「康王殿下,虎毒不食子。」賀清笳淡淡地道。
賀清笳被李純簡這般撒嬌,還是當著一個外人的面,突然感覺到有些尷尬。她必須接話,讓李純簡不要鬧騰下去。
「清笳,你是不知道,阿耶不殺我,那麼手段更加殘忍,比如說罰我去山旮旯地方挖煤,吃不飽睡不暖還逃不掉,慘兮兮如狗……」李純簡拖長了軟綿調子,桃花眼兒水霧朦朧。
賀清笳見狀,撫了撫額頭,頓感無可奈何。
她就不應該搭理李純簡這個得寸進尺的貨色。
「康王殿下,陛下說了,您若是不去,那就將您調到封地,永世不得回到長安。到時候,您與賀娘子距離十萬八千里,就有緣無分了。」孫公公笑道。

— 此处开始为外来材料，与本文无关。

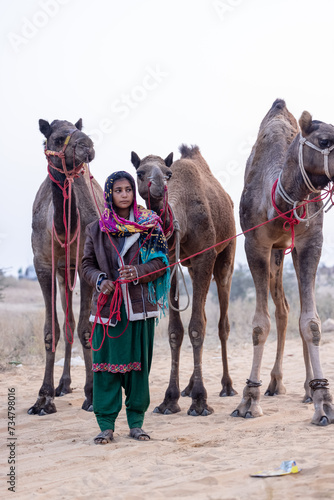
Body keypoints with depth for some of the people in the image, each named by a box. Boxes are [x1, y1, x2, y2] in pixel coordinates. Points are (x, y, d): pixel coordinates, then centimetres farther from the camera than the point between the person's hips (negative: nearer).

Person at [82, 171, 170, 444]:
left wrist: (139, 272, -16)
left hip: (140, 305, 0)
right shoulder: (96, 229, 8)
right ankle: (106, 424, 6)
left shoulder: (150, 225, 5)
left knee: (139, 363, 3)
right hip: (107, 306, 0)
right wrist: (100, 280, -10)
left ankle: (136, 421, 14)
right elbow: (87, 265, 11)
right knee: (106, 363, -2)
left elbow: (161, 262, 2)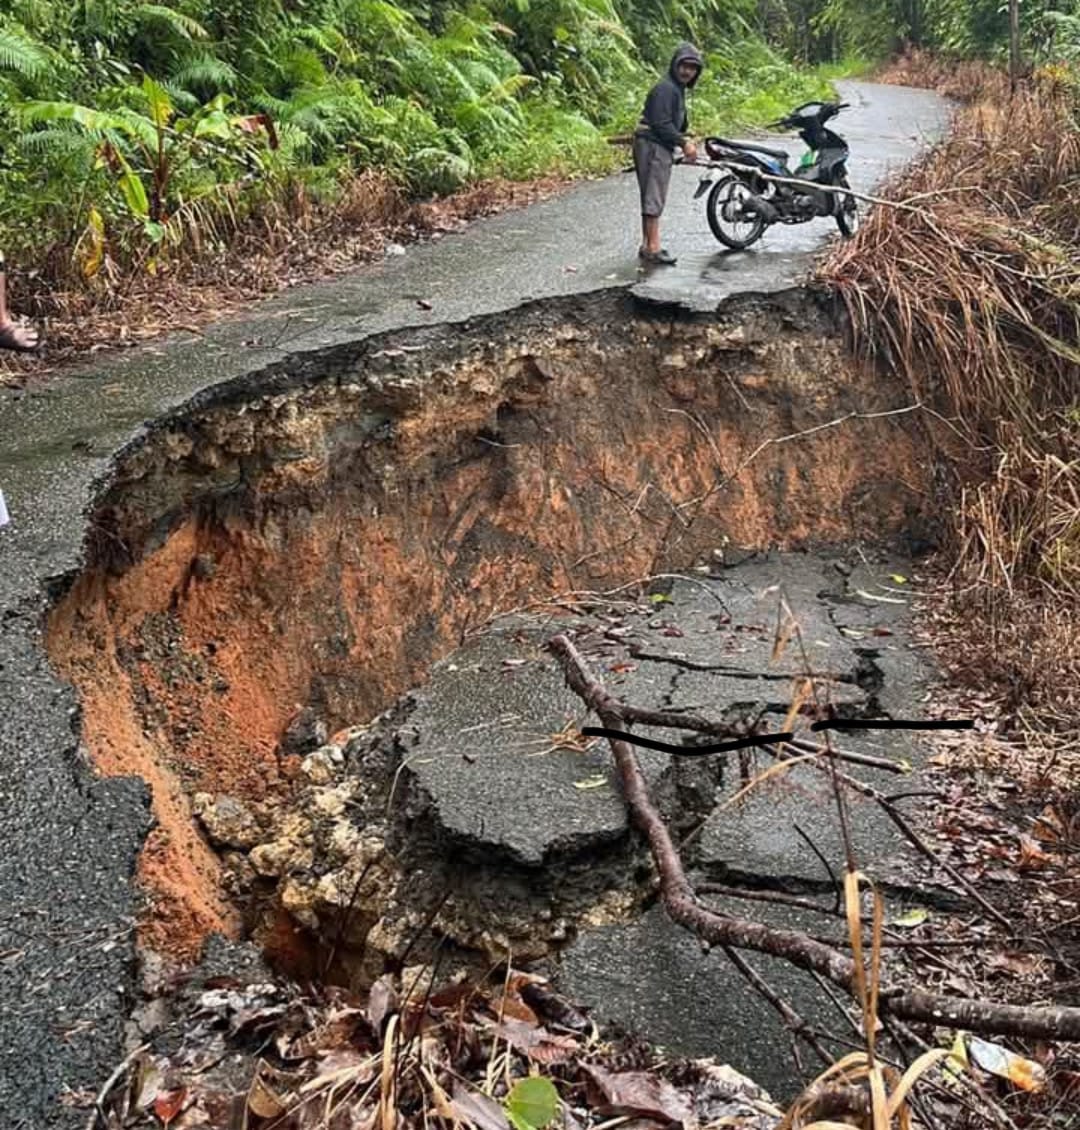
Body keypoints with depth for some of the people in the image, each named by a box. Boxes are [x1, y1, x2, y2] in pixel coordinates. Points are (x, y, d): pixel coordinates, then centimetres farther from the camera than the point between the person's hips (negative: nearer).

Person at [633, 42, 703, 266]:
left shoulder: (678, 89, 19)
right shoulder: (665, 88, -14)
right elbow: (661, 124, -20)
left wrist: (685, 142, 11)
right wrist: (684, 143, -15)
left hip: (662, 148, 11)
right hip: (653, 147, -11)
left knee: (653, 199, 12)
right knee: (654, 199, -11)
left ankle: (647, 245, 17)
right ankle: (653, 247, -11)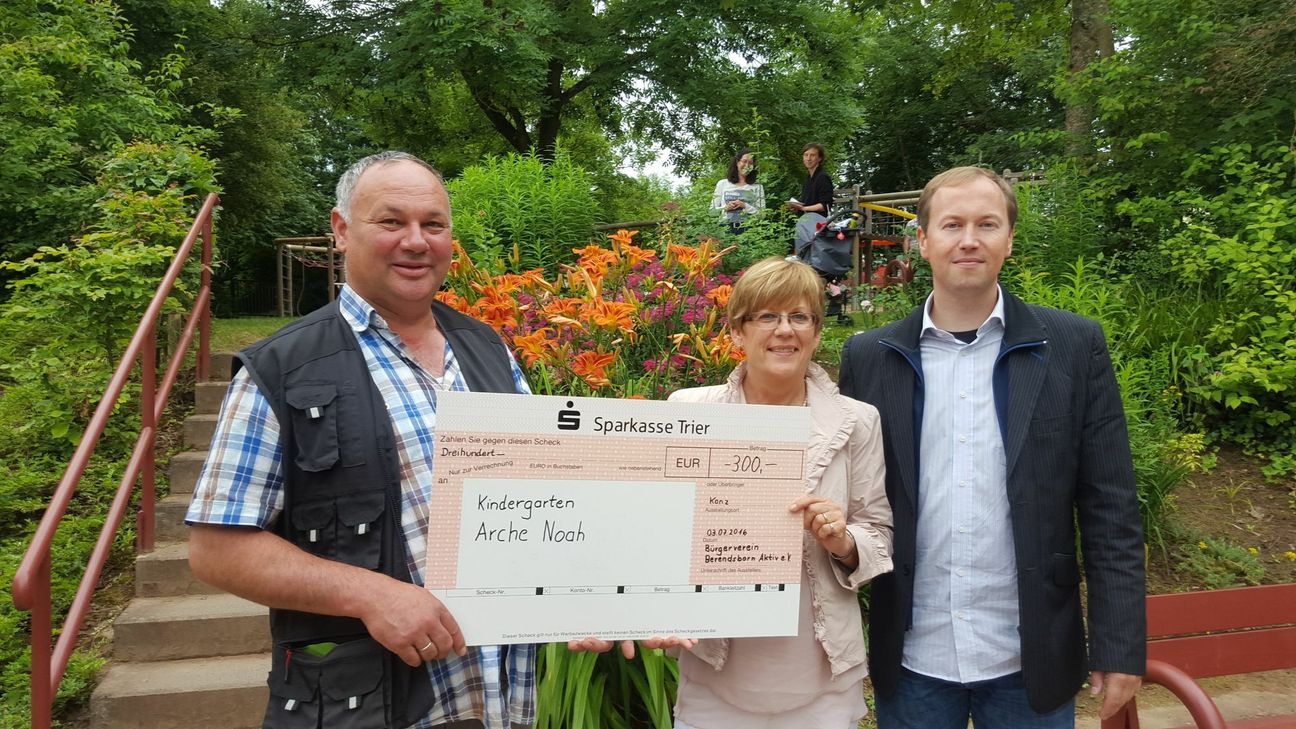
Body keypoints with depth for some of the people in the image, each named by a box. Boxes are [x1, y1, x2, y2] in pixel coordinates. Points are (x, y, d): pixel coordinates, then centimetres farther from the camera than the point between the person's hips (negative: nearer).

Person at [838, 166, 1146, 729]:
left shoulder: (1074, 345, -3)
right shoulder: (869, 356, 0)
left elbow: (1110, 509, -2)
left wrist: (1119, 646, -5)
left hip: (1031, 661, 0)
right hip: (910, 660, 1)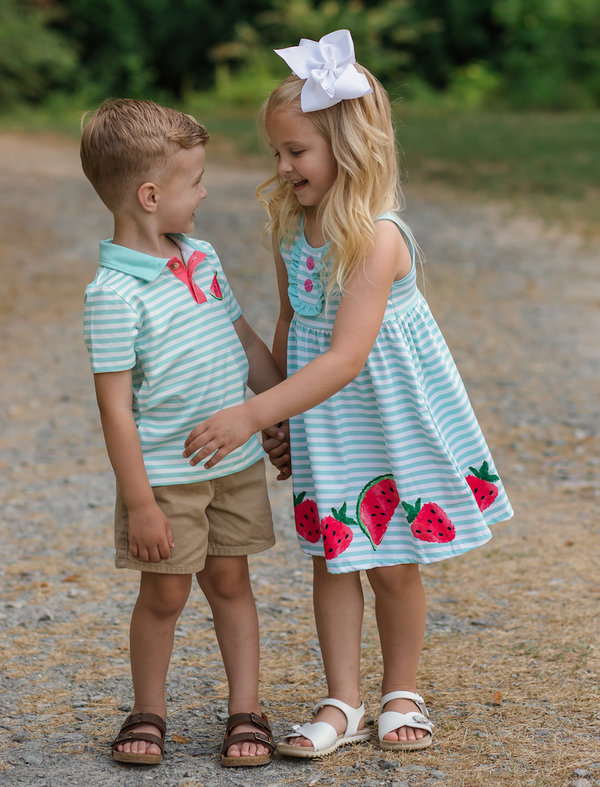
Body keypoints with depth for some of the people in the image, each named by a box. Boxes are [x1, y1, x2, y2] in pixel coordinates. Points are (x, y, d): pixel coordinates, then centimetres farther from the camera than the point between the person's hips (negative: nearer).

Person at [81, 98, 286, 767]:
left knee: (229, 581, 11)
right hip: (166, 473, -6)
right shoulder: (114, 293, -18)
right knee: (164, 592, 5)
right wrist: (138, 501, -18)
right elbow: (116, 406, -18)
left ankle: (245, 710, 19)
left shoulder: (201, 257, 5)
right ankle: (148, 712, 23)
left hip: (236, 461, 6)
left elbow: (245, 341, 17)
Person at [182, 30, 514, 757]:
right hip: (320, 415, 6)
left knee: (393, 561, 7)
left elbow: (347, 356, -32)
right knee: (331, 556, 8)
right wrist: (279, 420, 12)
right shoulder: (291, 228, -3)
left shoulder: (377, 238, -26)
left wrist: (250, 416, -36)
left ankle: (402, 695, 26)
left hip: (391, 417, -6)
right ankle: (342, 704, 18)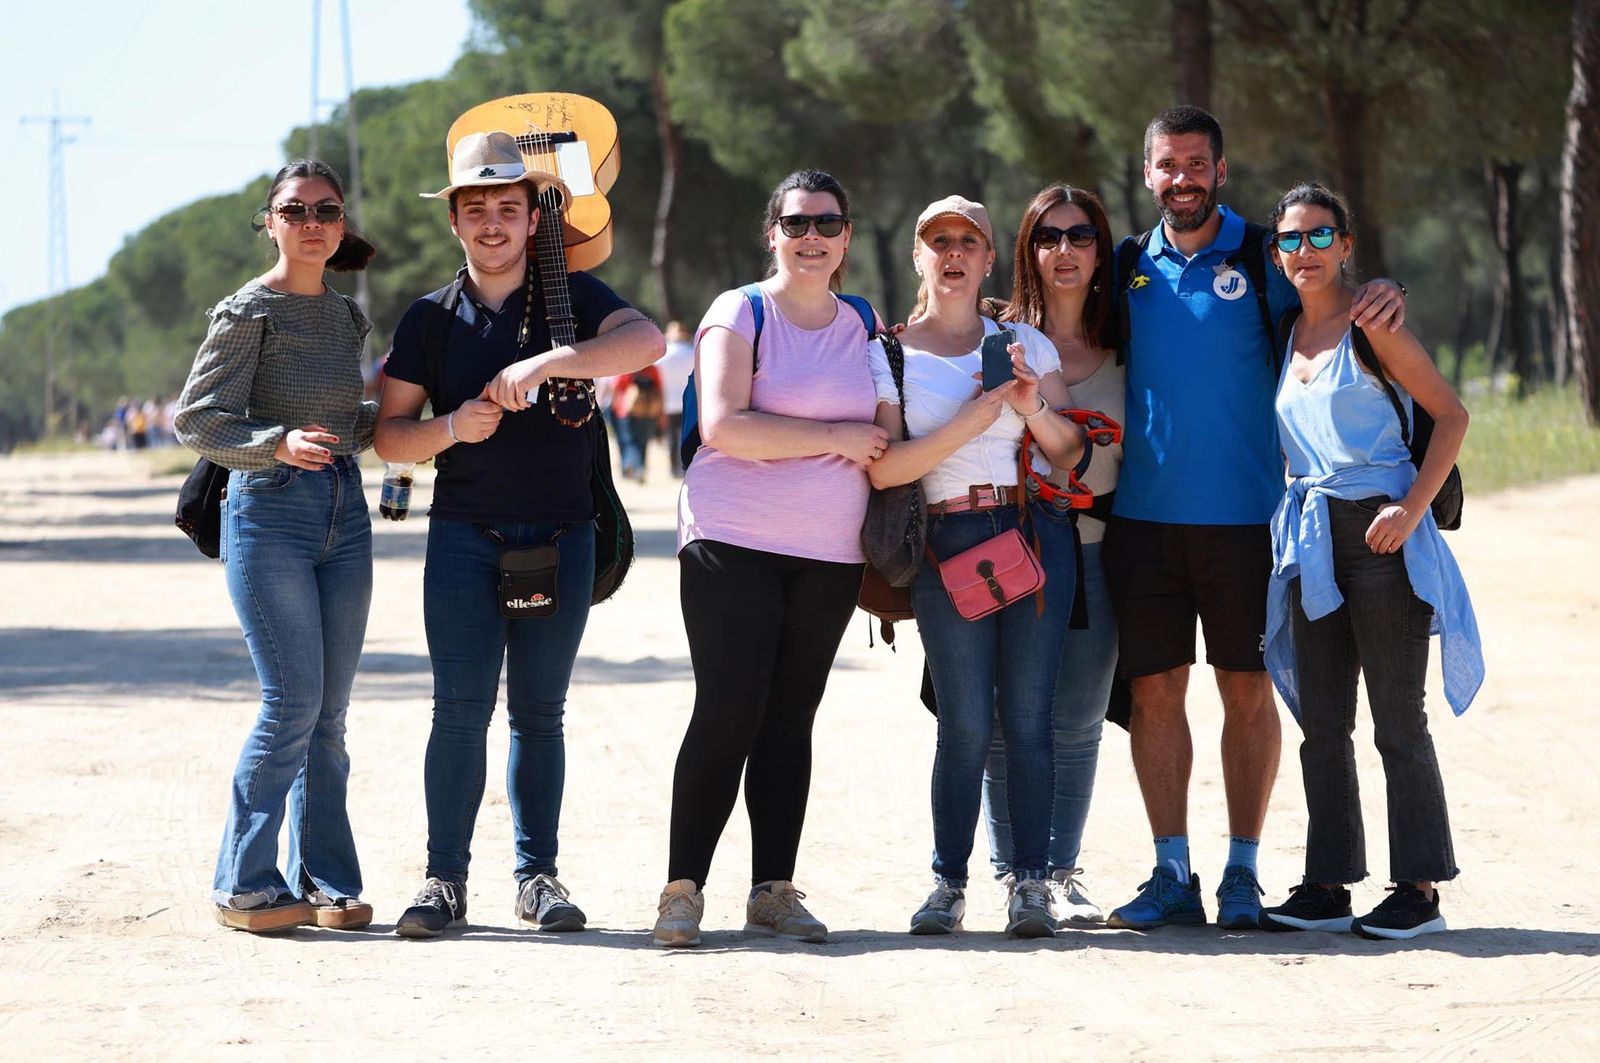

「那正好,我將清笳拐到封地,即便是窮山惡水之地,我也有辦法護著清笳一生幸福。」李純簡笑得純良無害,桃花眼底一片清澈、清明、清亮。
「康王殿下,言盡於此,去不去,都是您的選擇。」孫公公告辭離去。
「清笳,怎麼辦,我不想去……」李純簡再度拖長了軟綿調子,乍著雙手,想要擁抱賀清笳,又礙於綠筠在場,不敢擁抱,只能委屈巴巴地道。
「康王殿下,去吧。你每次嚷嚷著不想去,最後的結果都是去了。做人犯慫就算了,撒嬌也未免太過分了。」綠筠惱道。
「清笳,我敢肯定,倘若本王去了,多羅郡王必定挖了龍潭虎穴,等著我跳下去。」李純簡依舊挨著賀清笳,無視綠筠的冷嘲熱諷。
「康王殿下,雲桑不過是彈丸小國,何必搞那麼多小動作。」賀清笳清清冷冷地道。
話音剛落,綠筠放下活計,笑得幸災樂禍。
賀清笳就差明明白白地說李純簡忒矯情了。
李純簡聽後,自然鬧了個大紅臉,灰溜溜地前往大明宮。
「娘子,多羅郡王會給康王殿下挖什麼坑?康王殿下看起來比較害怕,不完全是矯揉造作。」綠筠托著下巴,眨巴眼睛,笑語盈盈。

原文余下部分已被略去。